The issue of the yearbook photo at Wesson Attendance Center is getting a little out of hand.  While it is not one that I personally care to deal with head on, the Courier has been thrust into by virtue of our position as the community’s newspaper.  We’ve had calls from around the country and even from overseas about it–angry folks looking for fodder, mostly, and some of whom we couldn’t understand.

I told someone earlier this week that just hearing it being discussed made me squirm.  Of course, the usual media suspects are sensationalizing the issue and all over it like green on a tractor.  I’ve done as much as I can to tune it out–even in typing this column my palms are perspiring–and with very little success.

But, it must be dealt with. So, here goes. . .

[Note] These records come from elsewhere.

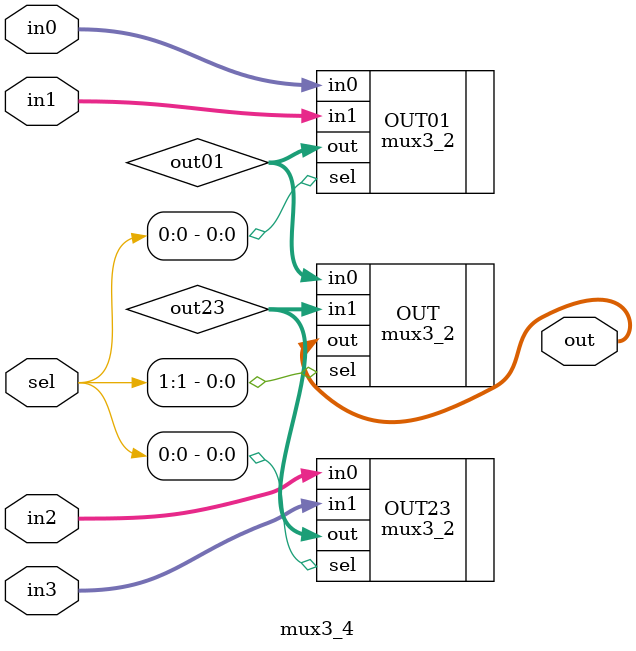
<source format=v>
/*
   CS/ECE 552, Fall '22
   Project Demo 1
  
   This module creates a mux with 4 3-bit data inputs.
   It also has a 2-bit data select and a single data output.
*/
module mux3_4 (
                // Outputs
                out,
                // Inputs
                in0, in1, in2, in3, sel
                );
	input [2:0] in0;
	input [2:0] in1;
	input [2:0] in2;
	input [2:0] in3;
	input [1:0] sel;
	output [2:0] out;
	
	wire [2:0] out01, out23;
   	
   	mux3_2 OUT01 (.out(out01), .in0(in0), .in1(in1), .sel(sel[0]));
   	mux3_2 OUT23 (.out(out23), .in0(in2), .in1(in3), .sel(sel[0]));
   	mux3_2 OUT (.out(out), .in0(out01), .in1(out23), .sel(sel[1]));
   	
endmodule

</source>
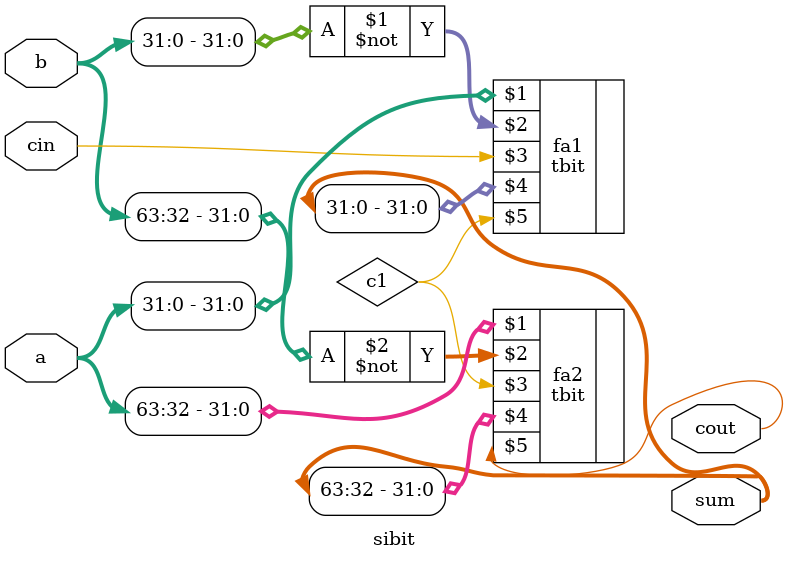
<source format=v>
`include "32bit.v"
module sibit(a,b,cin,sum,cout);
	output [63:0] sum;
	output cout;
	input [63:0] a,b;
	input cin;
	wire c1,c2,c3,c4;
	tbit fa1(a[31:0],~b[31:0],cin,sum[31:0],c1);
	tbit fa2(a[63:32],~b[63:32],c1,sum[63:32],cout);
	
endmodule
</source>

• I fail to see where anyone has been discriminated against and, therefore, must receive special treatment as a remedy.  In no way shape, form or fashion does this equate with the civil rights movement–a true struggle to gain equal rights that were purely denied based on untrue assumptions and fanatically false beliefs–as some have said on the record.  That some have made the analogy between the yearbook photo and the civil rights movement is absolutely mind-boggling and is a slap to the face of the martyrs of the civil rights struggle.  

• A senior yearbook photo is not a place to make political or social–or even a religious–statement.  It is formal and has constraints so as to maintain a streamlined production.  I’m sure that many of the students are uncomfortable wearing the required attire, regardless of personal beliefs.  The policy of guys in tuxes and young ladies in dresses or drapes is applied across the board and fairly.

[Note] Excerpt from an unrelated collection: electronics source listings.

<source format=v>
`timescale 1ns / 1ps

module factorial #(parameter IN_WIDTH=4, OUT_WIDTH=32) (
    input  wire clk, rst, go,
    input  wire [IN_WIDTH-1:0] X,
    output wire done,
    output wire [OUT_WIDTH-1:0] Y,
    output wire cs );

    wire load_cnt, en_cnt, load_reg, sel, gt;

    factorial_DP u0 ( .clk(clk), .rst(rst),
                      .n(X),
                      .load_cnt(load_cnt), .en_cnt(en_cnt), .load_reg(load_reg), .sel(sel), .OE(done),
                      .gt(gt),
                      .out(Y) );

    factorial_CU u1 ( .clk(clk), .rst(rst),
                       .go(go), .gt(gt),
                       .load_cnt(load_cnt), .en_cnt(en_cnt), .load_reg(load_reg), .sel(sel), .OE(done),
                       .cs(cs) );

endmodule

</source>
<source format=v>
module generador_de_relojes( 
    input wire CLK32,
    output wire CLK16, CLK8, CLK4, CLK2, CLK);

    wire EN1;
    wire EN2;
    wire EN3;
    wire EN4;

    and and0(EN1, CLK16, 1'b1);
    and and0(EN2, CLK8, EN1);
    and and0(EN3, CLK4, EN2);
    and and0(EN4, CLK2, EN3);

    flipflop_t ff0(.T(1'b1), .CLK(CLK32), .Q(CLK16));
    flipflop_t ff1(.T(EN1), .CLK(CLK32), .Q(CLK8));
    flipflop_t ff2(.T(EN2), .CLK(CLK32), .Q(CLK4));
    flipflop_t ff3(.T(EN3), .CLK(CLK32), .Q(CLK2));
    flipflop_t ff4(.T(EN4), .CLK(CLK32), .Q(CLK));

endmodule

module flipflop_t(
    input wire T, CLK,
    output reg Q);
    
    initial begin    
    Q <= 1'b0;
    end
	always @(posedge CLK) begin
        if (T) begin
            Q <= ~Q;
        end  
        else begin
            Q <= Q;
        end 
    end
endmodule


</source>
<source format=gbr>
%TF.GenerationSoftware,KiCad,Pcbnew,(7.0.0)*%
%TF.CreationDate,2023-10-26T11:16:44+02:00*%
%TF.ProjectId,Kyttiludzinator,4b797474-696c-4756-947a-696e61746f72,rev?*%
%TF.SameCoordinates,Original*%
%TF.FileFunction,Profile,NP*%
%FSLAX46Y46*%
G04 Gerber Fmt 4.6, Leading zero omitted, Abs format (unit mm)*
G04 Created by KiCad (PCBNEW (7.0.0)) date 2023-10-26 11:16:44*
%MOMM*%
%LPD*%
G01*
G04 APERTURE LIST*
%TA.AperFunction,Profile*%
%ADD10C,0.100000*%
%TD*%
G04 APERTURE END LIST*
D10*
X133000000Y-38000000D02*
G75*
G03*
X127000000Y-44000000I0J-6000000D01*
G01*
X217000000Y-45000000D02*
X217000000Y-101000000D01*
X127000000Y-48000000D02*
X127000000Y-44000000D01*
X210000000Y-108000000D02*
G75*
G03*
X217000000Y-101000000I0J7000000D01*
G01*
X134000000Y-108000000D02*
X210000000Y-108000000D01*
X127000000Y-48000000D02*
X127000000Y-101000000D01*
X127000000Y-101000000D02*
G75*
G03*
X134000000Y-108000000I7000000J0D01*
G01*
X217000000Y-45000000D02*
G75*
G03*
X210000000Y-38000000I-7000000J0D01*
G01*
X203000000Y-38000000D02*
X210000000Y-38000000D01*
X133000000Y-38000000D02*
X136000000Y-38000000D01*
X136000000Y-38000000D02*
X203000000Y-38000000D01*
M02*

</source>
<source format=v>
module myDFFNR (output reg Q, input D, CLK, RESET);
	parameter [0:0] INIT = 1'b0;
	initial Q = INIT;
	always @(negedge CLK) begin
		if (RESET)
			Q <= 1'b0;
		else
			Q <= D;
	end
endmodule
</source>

•  Many have said that this entire ordeal has been nothing more than a grab for attention, a chance to put oneself in a spotlight.  Whether or not the former is true, the latter has certainly occurred–and on an international scale.

Has the matter been resolved?  The WAC yearbook has reportedly gone to press, less at least one senior’s portrait.  Either way, once again common sense has been booted in the name of special treatment, and America as we once knew it has died a little more.  The fact is, this whole fiasco matters very little in the grand scheme of things, yet it has shamefully been glorified.